Jaylen Brown was having a career year, as he made his first All-Star game and posted a career-high in nearly every statistical category.

He averaged a career-high in points (24.7), assists (3.4), steals (1.2), field goal percentage (48.4%), and 3-point percentage, at 39.7%. This was all on career-high volume and workload, and he handled it better than any of us could have imagined.

He was an easy pencil-in for the All-Star game this year after he was snubbed last year.

He proved the doubters wrong, and in excellent fashion. He was one of the league’s best mid-range shooters who turned into an extremely high volume 3-point shooter and was finishing at a near-career-best 70%.

Another thing the Boston Celtics forward had improved on was his off-the-dribble scoring.

In his four prior years, he had 54% of his two-pointers assisted, and 94% of his three-pointers assisted, but this year those numbers are 45% and 78%, respectively. Even though it was his least-assisted season, it was by far his most efficient one with a career-best 58.6% true shooting.

It was just an absurdly good season for the young stud, and it is quite sad it had to end the way it did, with him hurting in other areas as well as Boston being in the play-in tournament.

The Boston Celtics are going to need Jayson Tatum to play like an MVP

Jayson Tatum has largely been the only constant on this injury-riddled Boston Celtics team.

He has been their best player and has been undeniably the biggest difference-maker. He leads the Celtics in points per game, on-off rating per 100 possessions, minutes played –lead the way by nearly 200–, free-throws attempted –lead by 80–, and games started.

All of this is even including his horrid stretch, between when he got COVID-19 and the All-Star break, in which he averaged 24 points a game on 52% true shooting, well below league average.

In the games prior to COVID, and now post-All-Star break, he has averaged an insane 28.3 points a night on 48% shooting from the field, and 42% shooting from deep.

Now, to be quite honest, 28 a night isn’t going to cut it moving forward.
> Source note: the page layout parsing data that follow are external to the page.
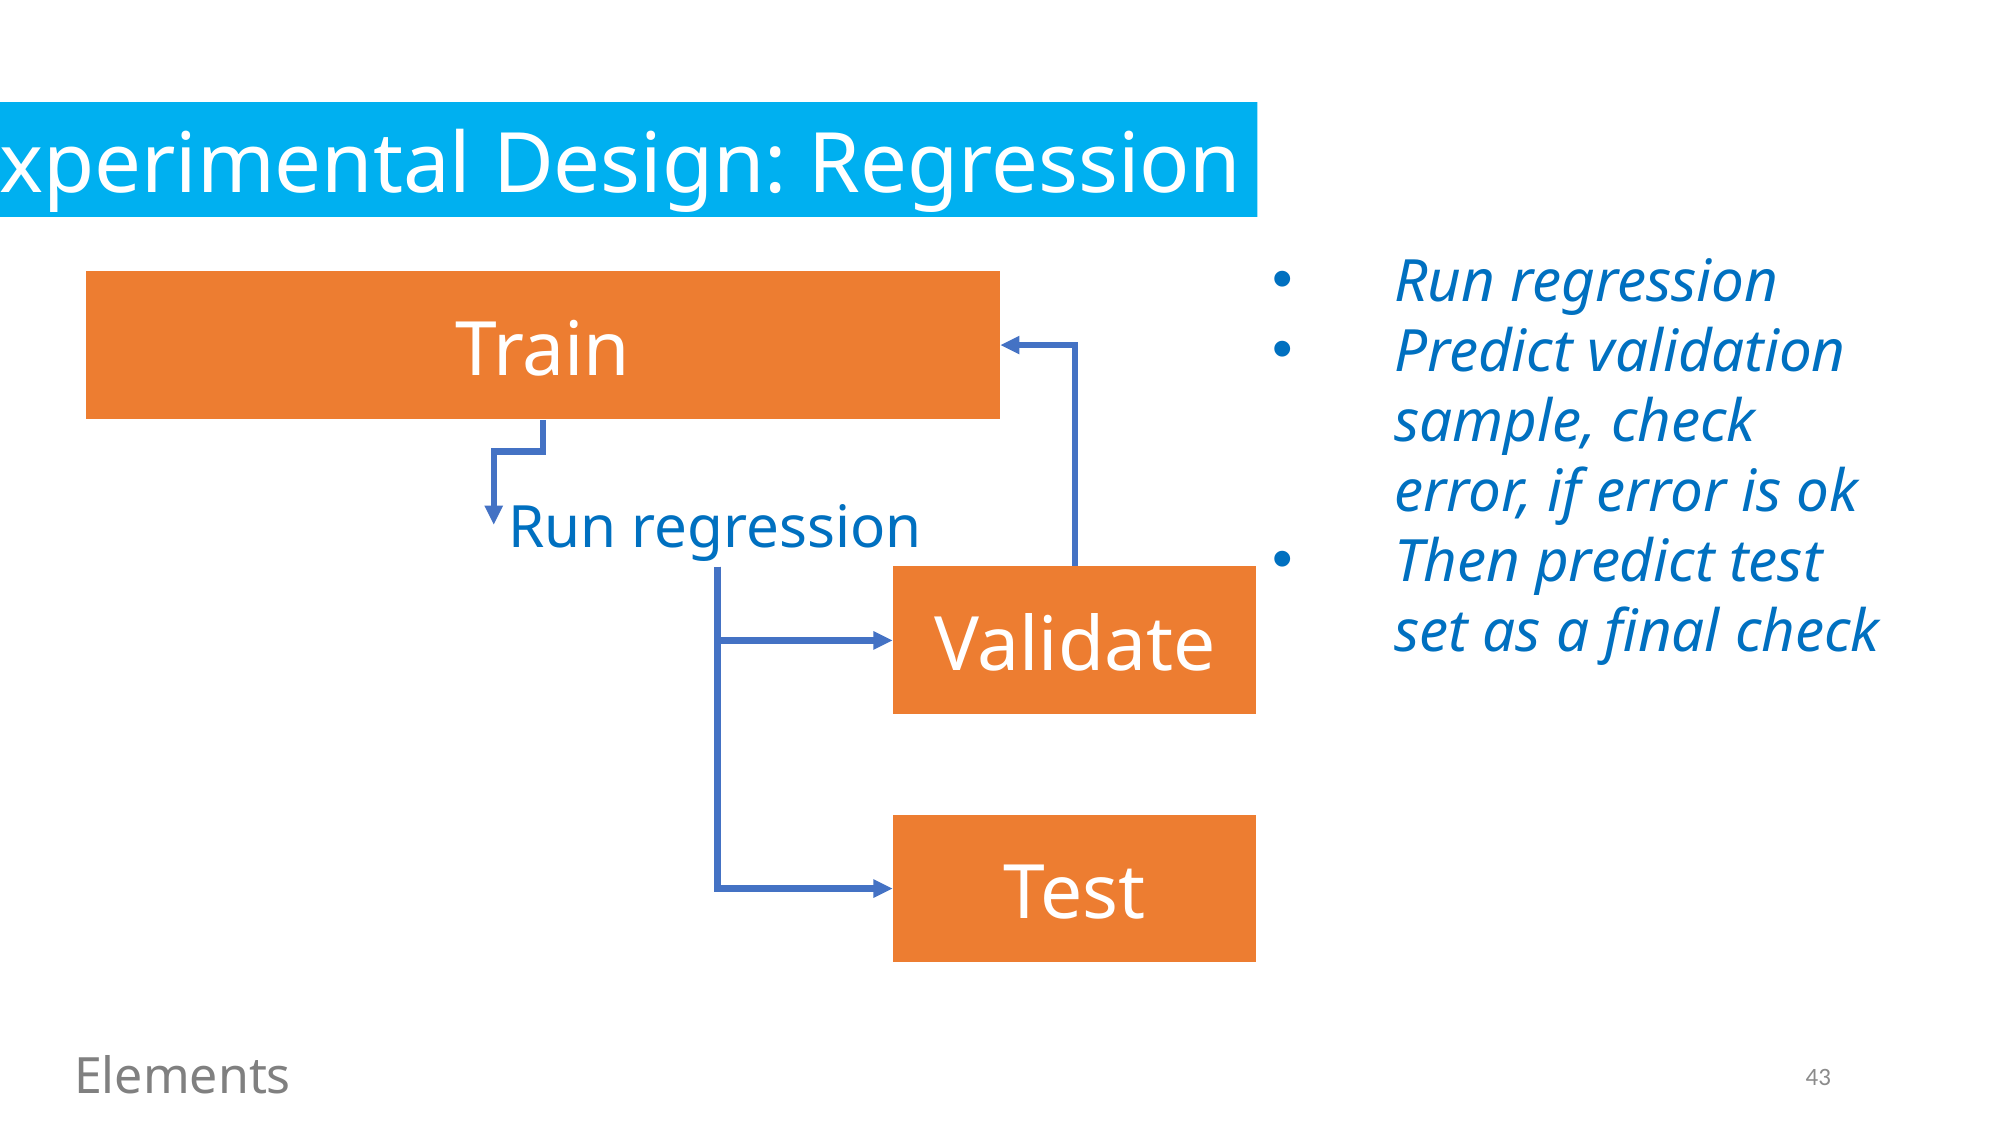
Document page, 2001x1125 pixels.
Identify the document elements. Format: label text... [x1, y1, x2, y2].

text_box Run regression Predict validation sample, check error, if error is ok Then predict test set as a final check [1257, 236, 1906, 671]
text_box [768, 516, 842, 640]
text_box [927, 418, 1148, 493]
text_box Elements [59, 1036, 1529, 1111]
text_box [644, 640, 966, 816]
text_box Test [891, 813, 1258, 965]
slide_number 43 [1529, 1045, 1847, 1106]
text_box Run regression [493, 482, 942, 567]
text_box Experimental Design: Regression [0, 102, 1258, 217]
text_box Validate [891, 564, 1258, 716]
text_box Train [84, 269, 1002, 421]
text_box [465, 447, 571, 498]
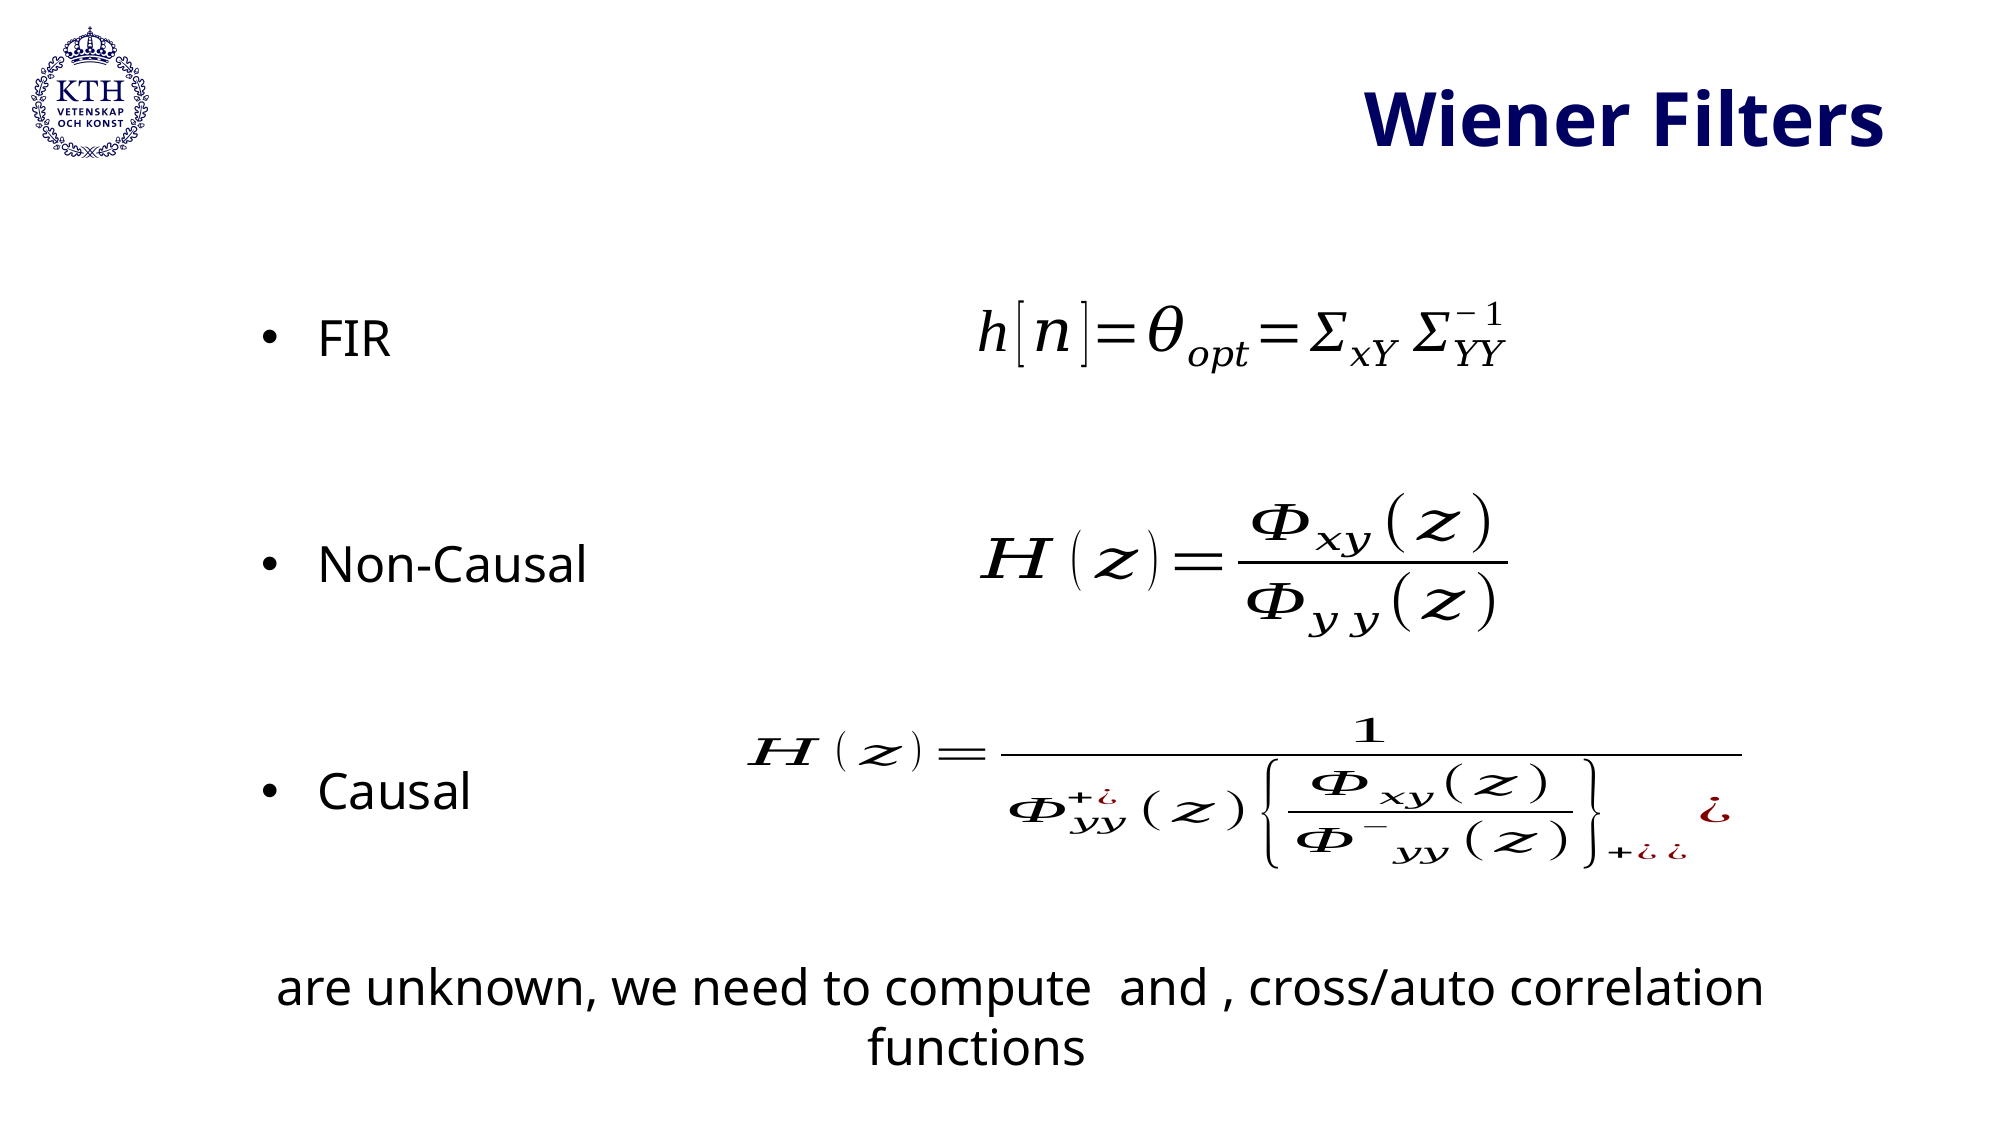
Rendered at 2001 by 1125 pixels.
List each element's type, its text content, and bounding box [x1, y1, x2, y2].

As of right now, we are destined for a play-in spot, even something the Jaylen-less Cs should be able to come out on top of.

However, as the seventh seed, the opponent is looking like either one of the Milwaukee Bucks or Brooklyn Nets should they advance. If we want to even try to make the series competitive, we will need LeBron-level dominance from Tatum.

We will see the true mindset of Tatum — does he believe the season is a wash?

Or is he going to give it his all, demand the ball each play, and will this team to as many wins as possible.

While we need Tatum to play at this MVP status, we are going to need contributions from others.

Kemba Walker will need to revert to All-Star form, Marcus Smart needs to learn his role, Evan Fournier needs to continue this hot streak, and the bench needs to really shape up.

Payton Pritchard has been solid all year, and we will likely be seeing plenty of minutes from him, but Aaron Nesmith is who I want to see the most out of.

Nesmith has averaged 12 points and five rebounds on an absurd 79% true shooting — 22% above league average — over these past six games in just 22 minutes a night.

He has been giving Marcus Smart-esque hustle but is also hitting shots in key moments. He has been the perfect blend of that rookie fighting for minutes with his mentality, while also giving solid contributions on the stat-sheet.

The Boston Celtics are going to need effort from a lot of people, starting from all the way at the top to all the way down to the bottom if they want to make any noise.

While it is unlikely that we do make any, we can all hope.